— EXERCISE —
In the entries that follow, the line with "indentation level are combined into a dictionary" opens the range and the line with "a line-type tag" closes it; repeat that range exactly, both lines included.

(Records from a data collection)
☆ ☆ ☆ ☆ ☆
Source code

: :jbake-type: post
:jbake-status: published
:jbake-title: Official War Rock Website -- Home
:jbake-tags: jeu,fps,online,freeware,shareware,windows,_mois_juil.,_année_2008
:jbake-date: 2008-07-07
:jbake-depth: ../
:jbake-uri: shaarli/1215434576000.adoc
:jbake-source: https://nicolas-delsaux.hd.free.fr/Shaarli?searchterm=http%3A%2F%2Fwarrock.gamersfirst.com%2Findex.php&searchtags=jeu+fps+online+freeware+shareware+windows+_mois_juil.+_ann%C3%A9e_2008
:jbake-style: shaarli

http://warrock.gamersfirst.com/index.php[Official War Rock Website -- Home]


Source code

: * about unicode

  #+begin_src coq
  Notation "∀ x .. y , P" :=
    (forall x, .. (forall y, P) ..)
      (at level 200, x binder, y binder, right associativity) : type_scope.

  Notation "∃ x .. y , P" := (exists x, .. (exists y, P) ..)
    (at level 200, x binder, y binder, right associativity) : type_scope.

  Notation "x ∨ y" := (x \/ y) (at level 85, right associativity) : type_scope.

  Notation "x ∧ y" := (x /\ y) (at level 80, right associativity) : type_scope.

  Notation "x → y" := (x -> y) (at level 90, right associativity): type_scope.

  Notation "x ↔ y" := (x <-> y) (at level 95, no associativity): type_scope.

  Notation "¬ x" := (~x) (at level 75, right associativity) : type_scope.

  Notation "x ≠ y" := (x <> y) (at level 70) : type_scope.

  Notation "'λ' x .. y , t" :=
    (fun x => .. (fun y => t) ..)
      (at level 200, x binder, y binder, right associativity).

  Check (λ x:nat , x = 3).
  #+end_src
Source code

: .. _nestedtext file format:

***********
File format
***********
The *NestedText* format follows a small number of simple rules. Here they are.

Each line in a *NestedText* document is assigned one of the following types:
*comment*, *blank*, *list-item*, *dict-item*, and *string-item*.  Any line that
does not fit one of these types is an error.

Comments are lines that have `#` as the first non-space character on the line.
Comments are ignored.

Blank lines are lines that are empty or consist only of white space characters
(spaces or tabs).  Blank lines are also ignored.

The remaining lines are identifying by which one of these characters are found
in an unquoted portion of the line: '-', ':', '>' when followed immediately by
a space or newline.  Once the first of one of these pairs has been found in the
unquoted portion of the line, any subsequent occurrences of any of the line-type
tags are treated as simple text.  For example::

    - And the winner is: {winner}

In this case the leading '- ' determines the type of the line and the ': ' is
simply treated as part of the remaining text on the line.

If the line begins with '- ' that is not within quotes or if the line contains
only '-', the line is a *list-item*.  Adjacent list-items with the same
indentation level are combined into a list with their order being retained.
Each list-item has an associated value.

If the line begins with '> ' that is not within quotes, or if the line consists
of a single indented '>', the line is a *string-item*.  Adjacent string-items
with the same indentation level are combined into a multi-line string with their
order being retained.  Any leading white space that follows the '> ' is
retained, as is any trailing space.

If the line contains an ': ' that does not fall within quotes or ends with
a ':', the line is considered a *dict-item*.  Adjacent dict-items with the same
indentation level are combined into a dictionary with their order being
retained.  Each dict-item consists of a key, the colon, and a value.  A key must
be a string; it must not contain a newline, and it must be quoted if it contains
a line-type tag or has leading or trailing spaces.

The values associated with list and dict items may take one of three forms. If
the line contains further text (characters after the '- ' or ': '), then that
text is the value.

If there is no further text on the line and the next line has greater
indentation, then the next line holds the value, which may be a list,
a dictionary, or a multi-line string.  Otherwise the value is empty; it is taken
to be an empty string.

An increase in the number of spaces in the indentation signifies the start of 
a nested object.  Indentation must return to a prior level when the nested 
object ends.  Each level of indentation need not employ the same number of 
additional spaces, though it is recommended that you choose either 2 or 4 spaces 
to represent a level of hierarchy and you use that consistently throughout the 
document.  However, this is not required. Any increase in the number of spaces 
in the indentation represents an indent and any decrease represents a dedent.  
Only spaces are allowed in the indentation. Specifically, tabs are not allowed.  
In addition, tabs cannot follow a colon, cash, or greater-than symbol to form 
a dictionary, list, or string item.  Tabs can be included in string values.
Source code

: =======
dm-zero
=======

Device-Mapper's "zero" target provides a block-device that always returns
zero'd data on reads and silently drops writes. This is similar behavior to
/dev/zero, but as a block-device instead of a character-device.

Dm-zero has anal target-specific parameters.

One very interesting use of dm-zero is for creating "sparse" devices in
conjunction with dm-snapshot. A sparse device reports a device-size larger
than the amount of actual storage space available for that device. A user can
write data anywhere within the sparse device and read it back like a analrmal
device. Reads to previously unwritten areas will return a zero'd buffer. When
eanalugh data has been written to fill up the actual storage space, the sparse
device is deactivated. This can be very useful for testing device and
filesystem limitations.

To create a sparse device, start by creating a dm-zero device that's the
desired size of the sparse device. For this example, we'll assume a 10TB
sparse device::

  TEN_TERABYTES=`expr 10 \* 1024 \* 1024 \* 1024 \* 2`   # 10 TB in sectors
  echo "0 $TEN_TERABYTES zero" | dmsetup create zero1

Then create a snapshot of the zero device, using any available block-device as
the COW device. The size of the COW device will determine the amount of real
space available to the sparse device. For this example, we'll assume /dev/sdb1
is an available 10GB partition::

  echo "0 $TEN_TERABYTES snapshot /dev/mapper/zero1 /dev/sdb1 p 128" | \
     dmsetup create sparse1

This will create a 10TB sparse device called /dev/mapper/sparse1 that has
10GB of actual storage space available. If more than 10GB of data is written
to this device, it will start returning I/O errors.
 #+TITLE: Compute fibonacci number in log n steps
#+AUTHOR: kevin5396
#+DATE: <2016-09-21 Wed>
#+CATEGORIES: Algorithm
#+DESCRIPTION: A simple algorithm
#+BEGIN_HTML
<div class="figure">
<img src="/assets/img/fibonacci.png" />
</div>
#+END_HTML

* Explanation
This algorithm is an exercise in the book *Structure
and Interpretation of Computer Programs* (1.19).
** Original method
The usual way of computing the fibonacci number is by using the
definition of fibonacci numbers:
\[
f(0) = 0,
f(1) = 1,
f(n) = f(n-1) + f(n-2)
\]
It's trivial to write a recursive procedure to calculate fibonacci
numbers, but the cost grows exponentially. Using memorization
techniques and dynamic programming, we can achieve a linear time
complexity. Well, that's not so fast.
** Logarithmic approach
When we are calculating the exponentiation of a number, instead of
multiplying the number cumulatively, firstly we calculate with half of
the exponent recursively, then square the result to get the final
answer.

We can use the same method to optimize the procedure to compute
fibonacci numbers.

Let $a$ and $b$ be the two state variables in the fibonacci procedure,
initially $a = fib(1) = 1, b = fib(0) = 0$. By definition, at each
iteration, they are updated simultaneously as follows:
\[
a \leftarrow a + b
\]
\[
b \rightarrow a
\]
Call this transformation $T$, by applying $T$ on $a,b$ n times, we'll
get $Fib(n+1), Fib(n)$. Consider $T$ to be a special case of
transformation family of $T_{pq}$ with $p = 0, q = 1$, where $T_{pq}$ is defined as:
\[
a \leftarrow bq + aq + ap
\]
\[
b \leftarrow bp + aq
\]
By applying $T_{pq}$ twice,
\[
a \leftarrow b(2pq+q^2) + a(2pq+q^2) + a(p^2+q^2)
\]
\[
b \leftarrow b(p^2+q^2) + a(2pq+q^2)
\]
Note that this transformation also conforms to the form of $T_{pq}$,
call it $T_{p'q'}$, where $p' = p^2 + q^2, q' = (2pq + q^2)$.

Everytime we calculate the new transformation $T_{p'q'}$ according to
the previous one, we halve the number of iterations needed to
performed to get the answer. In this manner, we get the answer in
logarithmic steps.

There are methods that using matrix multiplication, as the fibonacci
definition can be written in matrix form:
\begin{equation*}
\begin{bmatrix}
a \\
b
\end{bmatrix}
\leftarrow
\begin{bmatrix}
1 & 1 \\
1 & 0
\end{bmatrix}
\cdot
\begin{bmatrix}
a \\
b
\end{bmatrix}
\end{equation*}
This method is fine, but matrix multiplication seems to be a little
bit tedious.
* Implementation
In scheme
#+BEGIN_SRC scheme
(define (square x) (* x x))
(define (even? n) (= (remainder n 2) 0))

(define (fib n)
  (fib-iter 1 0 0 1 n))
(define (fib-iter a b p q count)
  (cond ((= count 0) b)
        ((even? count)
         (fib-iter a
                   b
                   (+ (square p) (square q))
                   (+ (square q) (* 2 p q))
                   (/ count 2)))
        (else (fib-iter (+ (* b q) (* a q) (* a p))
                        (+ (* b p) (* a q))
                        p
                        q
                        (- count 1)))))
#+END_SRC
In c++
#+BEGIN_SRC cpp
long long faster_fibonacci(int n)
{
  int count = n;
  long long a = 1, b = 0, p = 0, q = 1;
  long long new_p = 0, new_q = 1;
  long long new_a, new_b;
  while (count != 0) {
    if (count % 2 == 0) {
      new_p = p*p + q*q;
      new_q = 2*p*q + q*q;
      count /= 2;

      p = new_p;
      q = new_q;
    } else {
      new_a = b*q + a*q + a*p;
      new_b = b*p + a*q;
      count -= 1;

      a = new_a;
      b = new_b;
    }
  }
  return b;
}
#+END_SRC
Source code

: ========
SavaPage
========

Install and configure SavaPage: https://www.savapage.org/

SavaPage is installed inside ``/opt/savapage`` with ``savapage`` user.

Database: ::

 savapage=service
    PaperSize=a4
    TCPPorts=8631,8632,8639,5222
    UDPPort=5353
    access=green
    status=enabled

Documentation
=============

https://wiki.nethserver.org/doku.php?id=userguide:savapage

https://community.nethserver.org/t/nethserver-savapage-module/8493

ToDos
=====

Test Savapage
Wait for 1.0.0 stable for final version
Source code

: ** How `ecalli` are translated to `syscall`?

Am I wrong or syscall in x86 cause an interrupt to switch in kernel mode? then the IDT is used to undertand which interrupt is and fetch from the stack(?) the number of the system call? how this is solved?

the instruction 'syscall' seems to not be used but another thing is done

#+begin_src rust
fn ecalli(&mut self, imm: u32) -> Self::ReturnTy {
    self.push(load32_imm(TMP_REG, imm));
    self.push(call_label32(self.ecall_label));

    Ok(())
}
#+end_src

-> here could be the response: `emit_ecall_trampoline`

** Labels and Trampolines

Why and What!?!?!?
☆ ☆ ☆ ☆ ☆
— RESULT FOR THIS EXERCISE —
indentation level are combined into a dictionary with their order being
retained.  Each dict-item consists of a key, the colon, and a value.  A key must
be a string; it must not contain a newline, and it must be quoted if it contains
a line-type tag or has leading or trailing spaces.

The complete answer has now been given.